Oeuvre en trois actes, créée en 1877 non pas en France, mais à Weimar, par Liszt. Elle est souvent qualifiée d'opéra oratorio pour son sujet biblique. En France, elle sera créée en 1892. L'intrigue cependant s'éloigne assez de la version de l'Ancien Testament, et la poésie de Ferdinand Lemaire est de nos jours considérée comme un peu lourde.
Alors que ses frères se lamentent sous la domination des Philistins, Samson, consacré par Dieu, leur insuffle du courage. Grâce à sa force prodigieuse, il met en déroute les Philistins et le grand prêtre de Dagon (la divinité locale). Or le grand prêtre a une fille, Dalila, dont Samson est amoureux depuis tout petit (mais oui) et qui justement propose à Samson les joies du vainqueur s'il consentait à venir dans sa maison, ce que tout le monde, Samson y compris, interprètera comme un piège éhonté.

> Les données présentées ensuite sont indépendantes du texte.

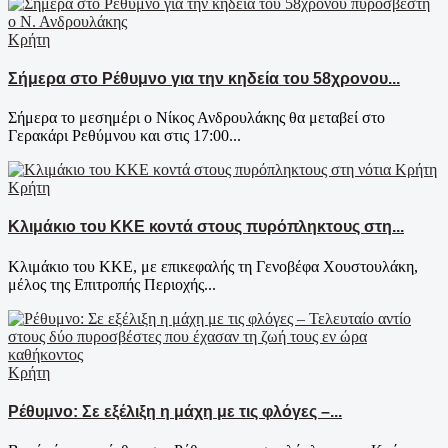
Κρήτη
Σήμερα στο Ρέθυμνο για την κηδεία του 58χρονου...
Σήμερα το μεσημέρι ο Νίκος Ανδρουλάκης θα μεταβεί στο
Γερακάρι Ρεθύμνου και στις 17:00...
Κρήτη
Κλιμάκιο του ΚΚΕ κοντά στους πυρόπληκτους στη...
Κλιμάκιο του ΚΚΕ, με επικεφαλής τη Γενοβέφα Χουστουλάκη,
μέλος της Επιτροπής Περιοχής...
Κρήτη
Ρέθυμνο: Σε εξέλιξη η μάχη με τις φλόγες –...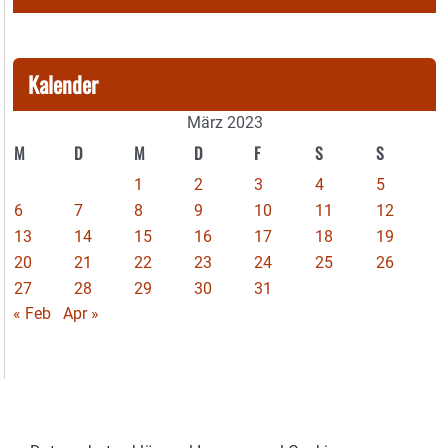
Kalender
März 2023
M
D
M
D
F
S
S
1
2
3
4
5
6
7
8
9
10
11
12
13
14
15
16
17
18
19
20
21
22
23
24
25
26
27
28
29
30
31
« Feb
Apr »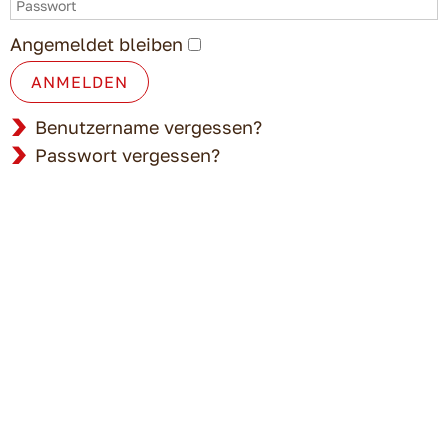
Angemeldet bleiben
ANMELDEN
Benutzername vergessen?
Passwort vergessen?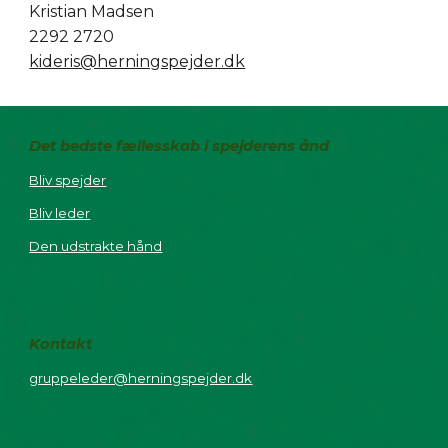
Kristian Madsen
2292 2720
kideris@herningspejder.dk
Det bedste fællesskab i spejderens ånd
Bliv spejder
Bliv leder
Den udstrakte hånd
Kontakt
gruppeleder@herningspejder.dk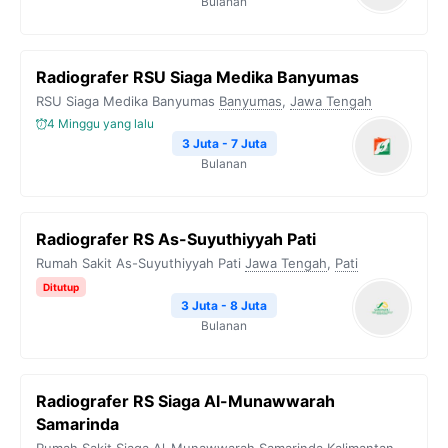
Bulanan
Radiografer RSU Siaga Medika Banyumas
RSU Siaga Medika Banyumas
Banyumas
,
Jawa Tengah
4 Minggu yang lalu
3 Juta - 7 Juta
Bulanan
Radiografer RS As-Suyuthiyyah Pati
Rumah Sakit As-Suyuthiyyah Pati
Jawa Tengah
,
Pati
Ditutup
3 Juta - 8 Juta
Bulanan
Radiografer RS Siaga Al-Munawwarah
Samarinda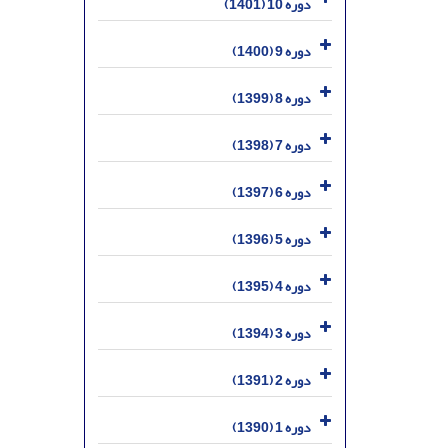
دوره 10 (1401)
دوره 9 (1400)
دوره 8 (1399)
دوره 7 (1398)
دوره 6 (1397)
دوره 5 (1396)
دوره 4 (1395)
دوره 3 (1394)
دوره 2 (1391)
دوره 1 (1390)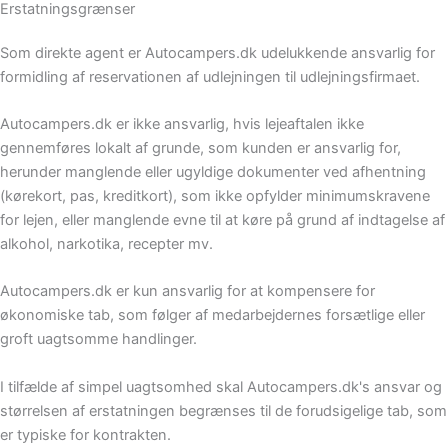
Erstatningsgrænser
Som direkte agent er Autocampers.dk udelukkende ansvarlig for
formidling af reservationen af udlejningen til udlejningsfirmaet.
Autocampers.dk er ikke ansvarlig, hvis lejeaftalen ikke
gennemføres lokalt af grunde, som kunden er ansvarlig for,
herunder manglende eller ugyldige dokumenter ved afhentning
(kørekort, pas, kreditkort), som ikke opfylder minimumskravene
for lejen, eller manglende evne til at køre på grund af indtagelse af
alkohol, narkotika, recepter mv.
Autocampers.dk er kun ansvarlig for at kompensere for
økonomiske tab, som følger af medarbejdernes forsætlige eller
groft uagtsomme handlinger.
I tilfælde af simpel uagtsomhed skal Autocampers.dk's ansvar og
størrelsen af erstatningen begrænses til de forudsigelige tab, som
er typiske for kontrakten.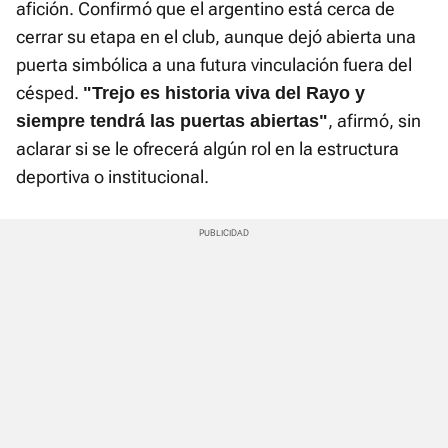
afición. Confirmó que el argentino está cerca de
cerrar su etapa en el club, aunque dejó abierta una
puerta simbólica a una futura vinculación fuera del
césped.
"Trejo es historia viva del Rayo y
, afirmó, sin
siempre tendrá las puertas abiertas"
aclarar si se le ofrecerá algún rol en la estructura
deportiva o institucional.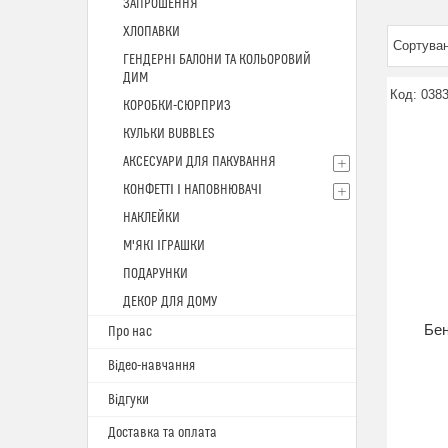
ЗАПРОШЕННЯ
ХЛОПАВКИ
ГЕНДЕРНІ БАЛОНИ ТА КОЛЬОРОВИЙ
ДИМ
038
КОРОБКИ-СЮРПРИЗ
КУЛЬКИ BUBBLES
АКСЕСУАРИ ДЛЯ ПАКУВАННЯ
КОНФЕТТІ І НАПОВНЮВАЧІ
НАКЛЕЙКИ
М'ЯКІ ІГРАШКИ
ПОДАРУНКИ
ДЕКОР ДЛЯ ДОМУ
Бен
Про нас
Відео-навчання
Відгуки
Доставка та оплата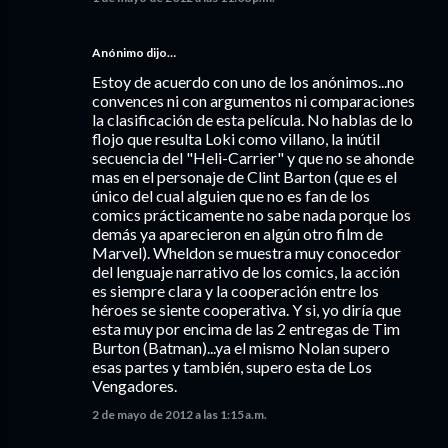
Anónimo dijo…
Estoy de acuerdo con uno de los anónimos...no
convences ni con argumentos ni comparaciones
la clasificación de esta película. No hablas de lo
flojo que resulta Loki como villano, la inútil
secuencia del "Heli-Carrier" y que no se ahonde
mas en el personaje de Clint Barton (que es el
único del cual alguien que no es fan de los
comics prácticamente no sabe nada porque los
demás ya aparecieron en algún otro film de
Marvel). Wheldon se muestra muy conocedor
del lenguaje narrativo de los comics, la acción
es siempre clara y la cooperación entre los
héroes se siente cooperativa. Y si, yo diría que
esta muy por encima de las 2 entregas de Tim
Burton (Batman)...ya el mismo Nolan supero
esas partes y también, supero esta de Los
Vengadores.
2 de mayo de 2012 a las 1:15 a.m.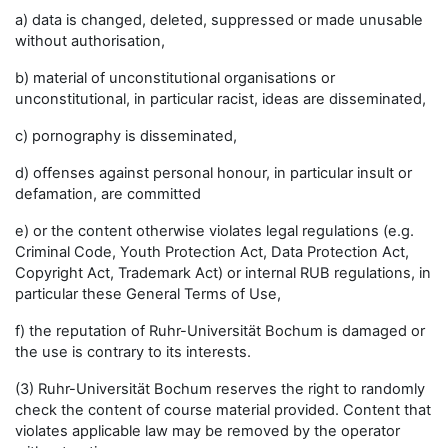
a) data is changed, deleted, suppressed or made unusable
without authorisation,
b) material of unconstitutional organisations or
unconstitutional, in particular racist, ideas are disseminated,
c) pornography is disseminated,
d) offenses against personal honour, in particular insult or
defamation, are committed
e) or the content otherwise violates legal regulations (e.g.
Criminal Code, Youth Protection Act, Data Protection Act,
Copyright Act, Trademark Act) or internal RUB regulations, in
particular these General Terms of Use,
f) the reputation of Ruhr-Universität Bochum is damaged or
the use is contrary to its interests.
(3) Ruhr-Universität Bochum reserves the right to randomly
check the content of course material provided. Content that
violates applicable law may be removed by the operator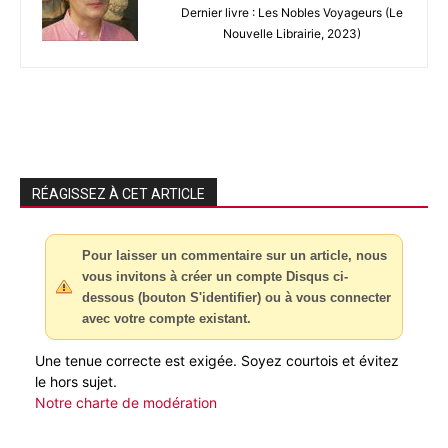
Dernier livre : Les Nobles Voyageurs (Le
Nouvelle Librairie, 2023)
RÉAGISSEZ À CET ARTICLE
Pour laisser un commentaire sur un article, nous
vous invitons à créer un compte Disqus ci-
dessous (bouton S'identifier) ou à vous connecter
avec votre compte existant.
Une tenue correcte est exigée. Soyez courtois et évitez
le hors sujet.
Notre charte de modération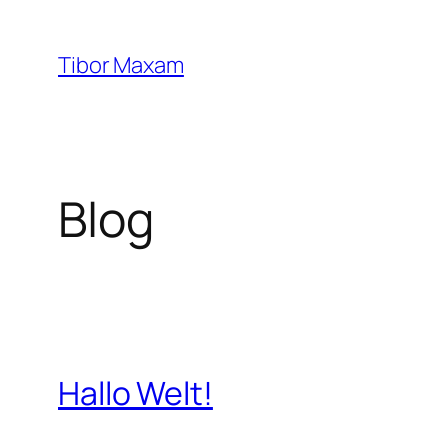
Zum
Inhalt
Tibor Maxam
springen
Blog
Hallo Welt!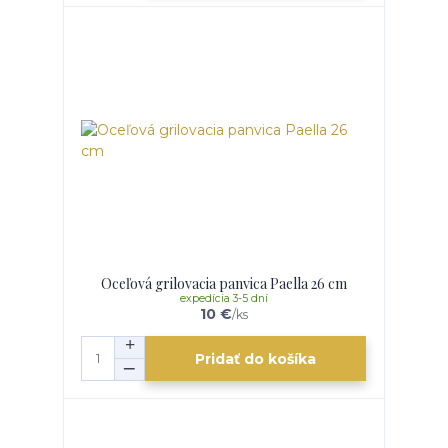
Oceľová grilovacia panvica Paella 26 cm
expedícia 3-5 dní
10 €
/
ks
Pridať do košíka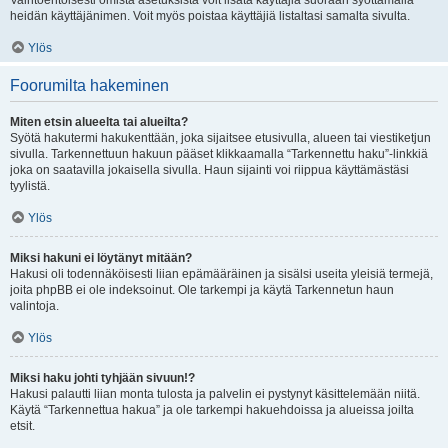
Vaihtoehtoisesti omista asetuksista voit lisätä käyttäjiä suoraan syöttämällä
heidän käyttäjänimen. Voit myös poistaa käyttäjiä listaltasi samalta sivulta.
Ylös
Foorumilta hakeminen
Miten etsin alueelta tai alueilta?
Syötä hakutermi hakukenttään, joka sijaitsee etusivulla, alueen tai viestiketjun
sivulla. Tarkennettuun hakuun pääset klikkaamalla “Tarkennettu haku”-linkkiä
joka on saatavilla jokaisella sivulla. Haun sijainti voi riippua käyttämästäsi
tyylistä.
Ylös
Miksi hakuni ei löytänyt mitään?
Hakusi oli todennäköisesti liian epämääräinen ja sisälsi useita yleisiä termejä,
joita phpBB ei ole indeksoinut. Ole tarkempi ja käytä Tarkennetun haun
valintoja.
Ylös
Miksi haku johti tyhjään sivuun!?
Hakusi palautti liian monta tulosta ja palvelin ei pystynyt käsittelemään niitä.
Käytä “Tarkennettua hakua” ja ole tarkempi hakuehdoissa ja alueissa joilta
etsit.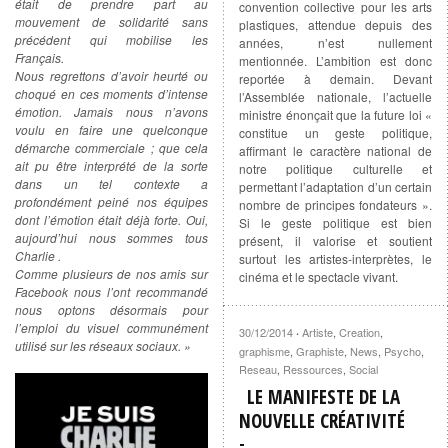
était de prendre part au
convention collective pour les arts
mouvement de solidarité sans
plastiques, attendue depuis des
précédent qui mobilise les
années, n’est nullement
Français.
mentionnée. L’ambition est donc
Nous regrettons d’avoir heurté ou
reportée à demain. Devant
choqué en ces moments d’intense
l’Assemblée nationale, l’actuelle
émotion. Jamais nous n’avons
ministre énonçait que la future loi «
voulu en faire une quelconque
constitue un geste politique,
démarche commerciale ; que cela
affirmant le caractère national de
ait pu être interprété de la sorte
notre politique culturelle et
dans un tel contexte a
permettant l’adaptation d’un certain
profondément peiné nos équipes
nombre de principes fondateurs ».
dont l’émotion était déjà forte. Oui,
Si le geste politique est bien
aujourd’hui nous sommes tous
présent, il valorise et soutient
Charlie .
surtout les artistes-interprètes, le
Comme plusieurs de nos amis sur
cinéma et le spectacle vivant.
Facebook nous l’ont recommandé
nous optons désormais pour
l’emploi du visuel communément
30/12/2014
Artiste
,
Creation
,
·
utilisé sur les réseaux sociaux. »
graphisme
,
Graphiste
,
News
,
Psycho
,
Reseau
,
Ressources
,
Social
LE MANIFESTE DE LA
NOUVELLE CRÉATIVITÉ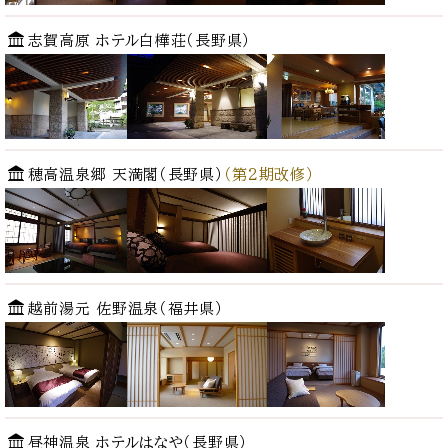
志賀高原 ホテル白樺荘（長野県）
穂高温泉郷 天満閣（長野県）
（第2期改修）
越前湯元 佐野温泉（福井県）
昼神温泉 ホテルはなや（長野県）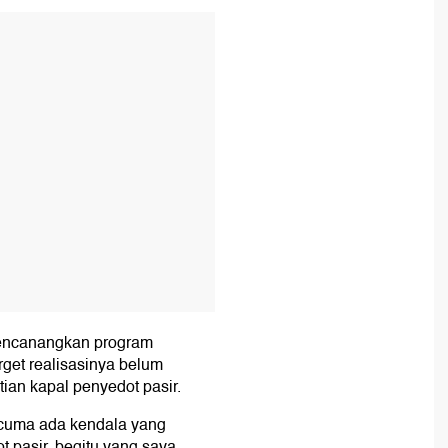
T
mencanangkan program
rget realisasinya belum
an kapal penyedot pasir.
 cuma ada kendala yang
 pasir, begitu yang saya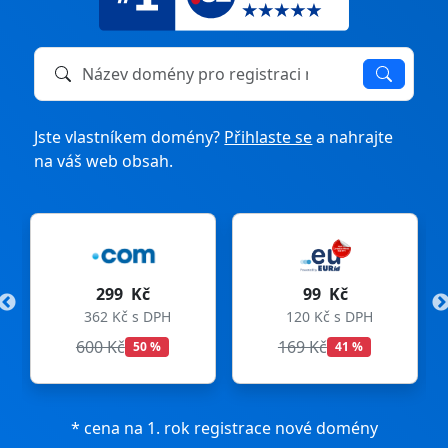
Název domény k registraci nebo převodu
Jste vlastníkem domény?
Přihlaste se
a nahrajte
na váš web obsah.
299 Kč
99 Kč
362 Kč s DPH
120 Kč s DPH
600 Kč
169 Kč
50 %
41 %
* cena na 1. rok registrace nové domény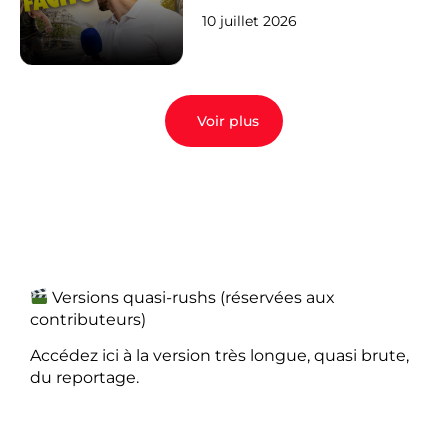
10 juillet 2026
Voir plus
Versions quasi-rushs (réservées aux
contributeurs)
Accédez ici à la version très longue, quasi brute,
du reportage.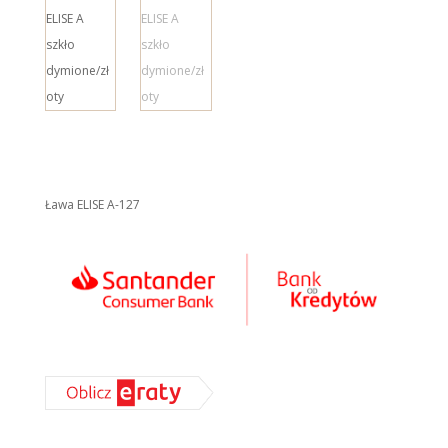
Ława ELISE A-127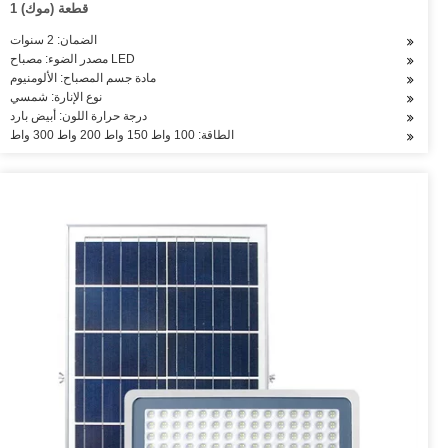
1 قطعة (موك)
الضمان: 2 سنوات
مصدر الضوء: مصباح LED
مادة جسم المصباح: الألومنيوم
نوع الإنارة: شمسي
درجة حرارة اللون: أبيض بارد
الطاقة: 100 واط 150 واط 200 واط 300 واط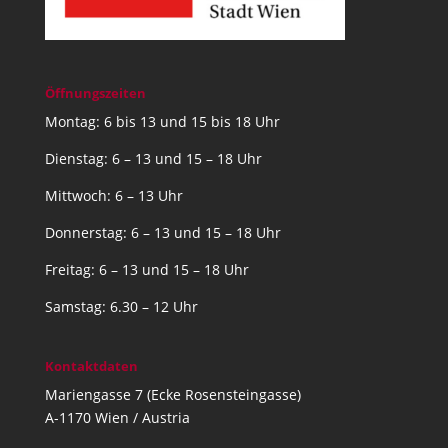
Öffnungszeiten
Montag: 6 bis 13 und 15 bis 18 Uhr
Dienstag: 6 – 13 und 15 – 18 Uhr
Mittwoch: 6 – 13 Uhr
Donnerstag: 6 – 13 und 15 – 18 Uhr
Freitag: 6 – 13 und 15 – 18 Uhr
Samstag: 6.30 – 12 Uhr
Kontaktdaten
Mariengasse 7 (Ecke Rosensteingasse)
A-1170 Wien / Austria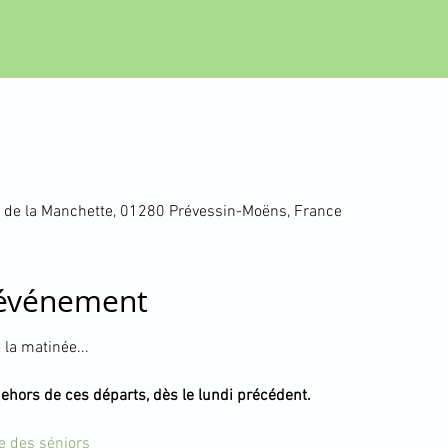
 de la Manchette, 01280 Prévessin-Moëns, France
'événement
la matinée...
dehors de ces départs, dès le lundi précédent.
te des séniors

En attendant l'arrivée de Samson, sûre de sa puissance, Dalila reçoit la visite de son père qui lui propose de l'argent en échange du secret de la force de Samson. Dalila refuse l'argent (contrairement à la Bible) et veut uniquement se venger de Samson par haine amoureuse et par nationalisme. Après le départ du grand prêtre, arrive alors Samson. Commence ensuite le grand duo "d'amour", point central de tout l'opéra dans lequel Dalila cherche à draguer Samson pour lui faire lâcher le morceau. Samson finit par céder tandis qu'à l'orchestre gronde la voix du Seigneur dans le tonnerre et l'impuissance.
Samson, prisonnier aux yeux crevés est soumis aux humiliations de Dalila et des Philistins dans le grand temple de Dagon avant le sacrifice prévu. Guidé par un enfant, il adresse une dernière prière à Dieu lui demandant pardon pour sa chair faible et surtout la destruction des Philistins. Sa force lui est alors rendue et, tirant sur les colonnes du temple, il fait s'écrouler l'édifice sur ses ennemis et meurt.
L'analogie entre la situation politique de la France en 1870 et la situation du peuple d'Israël explique en partie la désaffection du public français qui trouve l'oeuvre un peu datée en 1892. En outre, l'utilisation par Saint-Saëns de motifs à la Wagner n'est pas toujours comprise. L'ombre de Wagner plane en effet sur cet opéra dont le coeur, le duo d'amour, est créé depuis longtemps par un cercle intime d'amis du compositeur, wagnériens convaincus (Augusta Holmès en Dalila, ce qui lui correspondait assez bien, et Henri Régnault, le peintre, en ténor). Ce duo d'amour est la perle centrale de l'oeuvre, admirée par de nombreux compositeurs, en particulier l'air de la mezzo-soprane "Mon coeur s'ouvre à ta voix", un des rares moments où la poésie de Lemaire affirme toute son expressivité sans lourdeur (jolie comparaison entre Dalila et la flèche fatale...).
Un peu de psychanalyse à deux francs maintenant... Pour ceux qui ne l'auraient pas encore deviné, ce chef-d'oeuvre barbare de Saint-Saëns est aussi intéressant par la personnalité de Dalila, le rôle des rôles pour les mezzos, à la voix sombre et sucrée et au caractère de femme fatale castratrice. Samson est un homme faible à la fois attiré et repoussé par la figure féminine et autoritaire de Dalila. Ce n'est pas la première fois que Saint-Saëns prend pour sujet l'impuissance de l'homme face à la femme. On rappelle volontiers à ce sujet le Rouet d'Omphale, où Hercule, le demi-dieu ultra-viril de la force cèdera et déposera sa puissance devant une femme.